The original guff about having a “modern, agile and digitally enabled brand” was always likely to collide with the reality that a name that causes the reader to pause for breath doesn’t work unless you’re sending a text message.

Abrdn executives seem to have spent half their time explaining the pronunciation, or inviting fresh ridicule by grumbling about the wicked media’s “childish jokes”.

The other excuse, back in 2021, was that Scotland’s oil capital had already bagged the relevant website domain names, obliging the company to do something different.

That supposedly insurmountable obstacle has now been removed by becoming, in full, “aberdeen group”, which should not have required great genius. Sir Douglas Flint, the soon-to-depart chair who is normally a plain speaker, could have saved a lot of bother by insisting on common sense at the outset.

Still, at least the numbers are looking better after years of disappointment for shareholders. The recent cost-cutting should be more lasting than the adventures in removing vowels.

Operating profits, after normal adjustments, rose 2% to £255m despite lower revenues. It was the group’s first profits growth for three years. It was also possible to glimpse, for the first time in ages, how this three-legged financial services creation might be able to move forwards in a straight line.

The group is the product of a grand 2017 merger that was a mashup of free-wheeling Aberdeen and sedate Standard Life but has changed immeasurably since then, notably via the 2018 sale of the insurance businesses to Phoenix.

In today’s form, Aberdeen comprises a traditional fund management business, albeit one that must specialise in fields such as emerging markets and real estate to avoid the giant US index trackers; a service platform for independent financial advisers; and Interactive Investor, the retail platform for DIY retail investors that was acquired on Bird’s watch for £1.5bn.

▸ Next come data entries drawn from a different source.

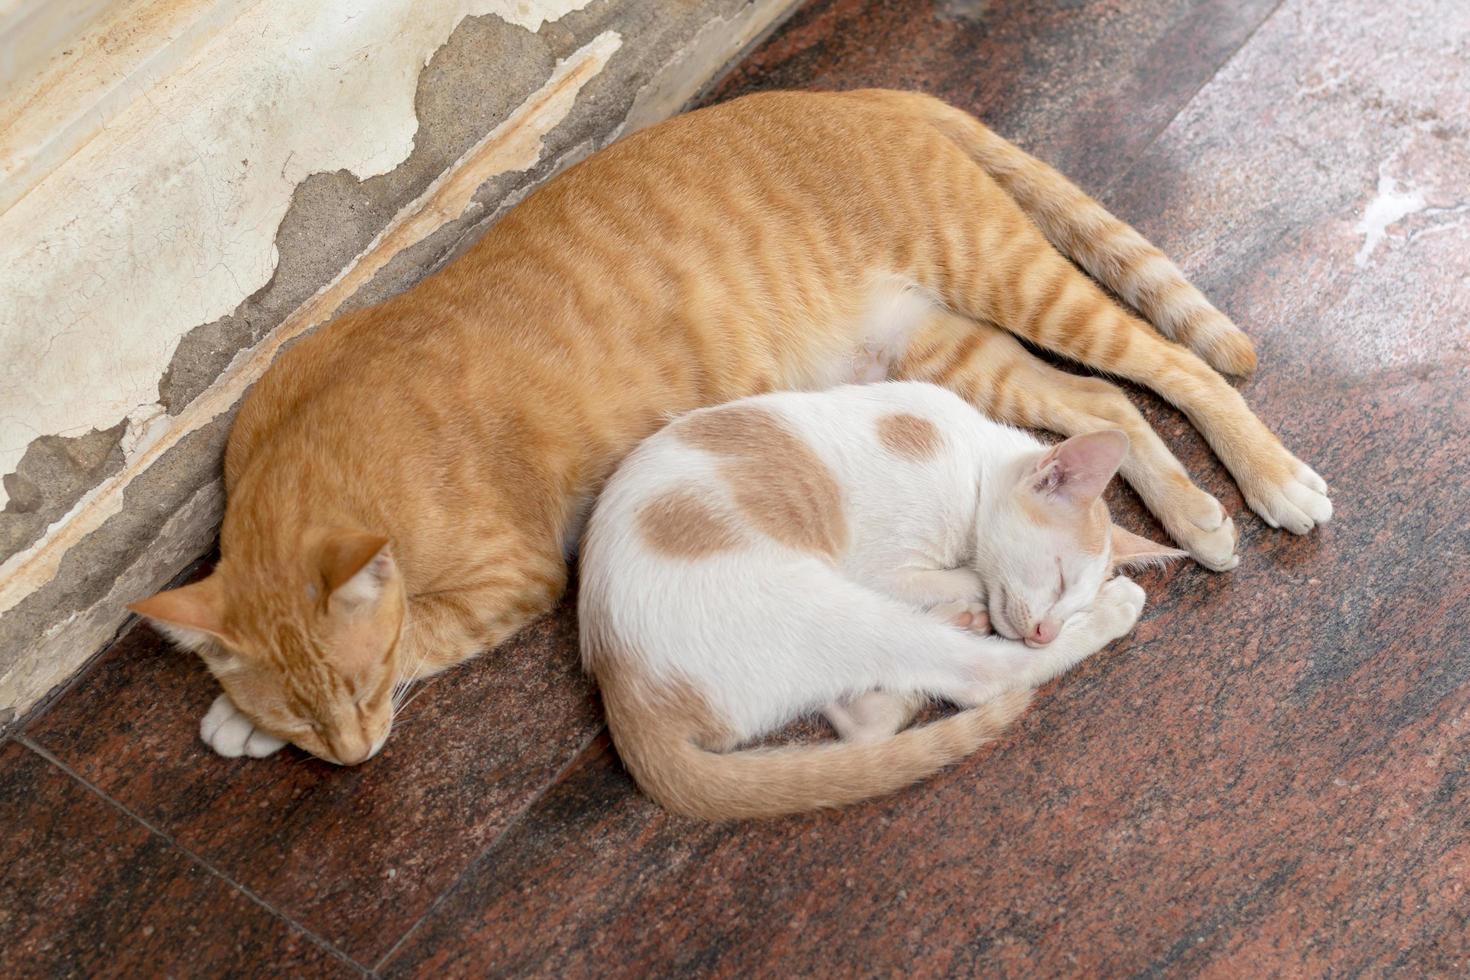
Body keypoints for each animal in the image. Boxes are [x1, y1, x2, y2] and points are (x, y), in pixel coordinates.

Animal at [135, 89, 1334, 764]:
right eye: (317, 725)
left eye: (357, 697)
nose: (349, 757)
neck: (314, 447)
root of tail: (854, 86)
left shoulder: (515, 577)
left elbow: (423, 627)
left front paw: (246, 718)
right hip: (943, 352)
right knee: (1103, 409)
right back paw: (1190, 516)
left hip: (1009, 276)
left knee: (1175, 365)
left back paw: (1268, 481)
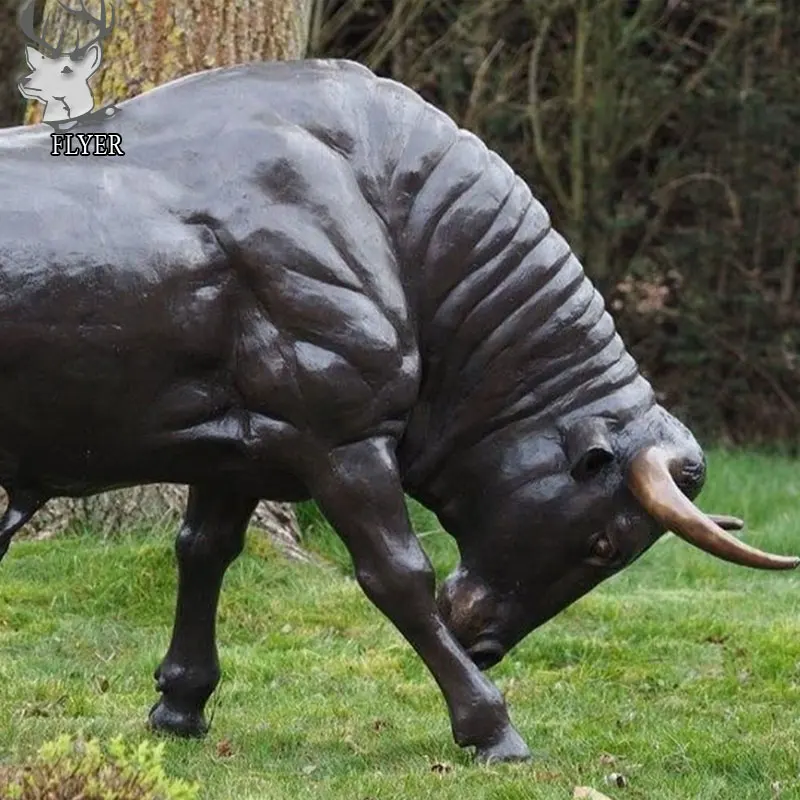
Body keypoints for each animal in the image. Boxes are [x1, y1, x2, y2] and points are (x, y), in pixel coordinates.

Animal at [0, 59, 796, 763]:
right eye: (604, 546)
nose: (481, 644)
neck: (387, 211)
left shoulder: (240, 447)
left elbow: (203, 551)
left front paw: (180, 705)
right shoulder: (340, 438)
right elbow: (399, 574)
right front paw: (491, 726)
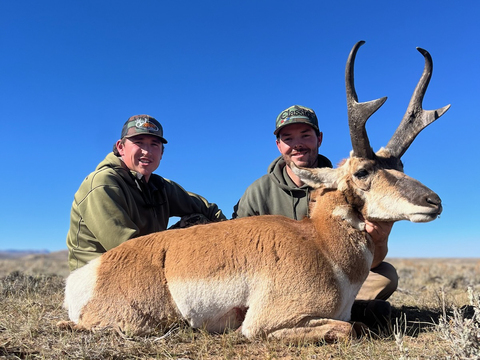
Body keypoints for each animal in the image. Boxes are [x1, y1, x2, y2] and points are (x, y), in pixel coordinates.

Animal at [62, 42, 448, 344]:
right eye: (363, 171)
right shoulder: (269, 321)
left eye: (400, 165)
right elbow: (349, 328)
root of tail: (85, 274)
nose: (434, 201)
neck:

The mix is now styled as a “wealth and investments group” and, despite its oddness, all three units ought to be capable of growth and staying under the same roof.

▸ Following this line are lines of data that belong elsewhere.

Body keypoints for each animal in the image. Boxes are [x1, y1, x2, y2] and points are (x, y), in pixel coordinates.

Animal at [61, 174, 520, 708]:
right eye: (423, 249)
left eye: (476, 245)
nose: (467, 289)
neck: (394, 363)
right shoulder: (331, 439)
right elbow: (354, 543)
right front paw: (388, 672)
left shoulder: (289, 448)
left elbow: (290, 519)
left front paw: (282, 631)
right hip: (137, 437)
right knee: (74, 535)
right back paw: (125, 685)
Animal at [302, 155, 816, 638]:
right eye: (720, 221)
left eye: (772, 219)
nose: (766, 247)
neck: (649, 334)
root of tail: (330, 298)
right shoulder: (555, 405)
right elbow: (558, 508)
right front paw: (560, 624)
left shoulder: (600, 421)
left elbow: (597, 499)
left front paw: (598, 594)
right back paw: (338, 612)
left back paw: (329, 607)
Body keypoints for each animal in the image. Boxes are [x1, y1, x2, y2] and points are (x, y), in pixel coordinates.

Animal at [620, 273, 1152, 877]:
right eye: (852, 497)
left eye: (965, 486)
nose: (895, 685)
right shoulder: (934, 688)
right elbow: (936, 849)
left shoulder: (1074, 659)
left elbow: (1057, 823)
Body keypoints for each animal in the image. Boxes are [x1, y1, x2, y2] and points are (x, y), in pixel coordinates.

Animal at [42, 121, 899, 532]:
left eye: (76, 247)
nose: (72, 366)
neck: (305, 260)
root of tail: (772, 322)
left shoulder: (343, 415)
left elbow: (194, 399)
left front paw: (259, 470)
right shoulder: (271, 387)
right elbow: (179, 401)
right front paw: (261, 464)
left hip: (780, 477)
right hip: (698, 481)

In his other eye-catching move, Windsor, promoted from chief financial officer a year after arrival from Aviva, started by setting a target for operating profits – £300m in 2026, or about a fifth better than the 2024 outcome – which read as a statement of confidence. The shares rose 7%, a rare experience for investors in recent years.

We’ve been here before with this company, of course. In his time, ex-Citigroup Bird was also presented as a new broom. But ditching the distraction of a ridiculous name is a credibility-enhancing start.

Other companies take note: if you have to ask how to pronounce a new name, you’ve got the wrong one. The only exception is Relx, the brilliantly performing (and two syllable) analytics business that is now the UK’s fifth largest listed company.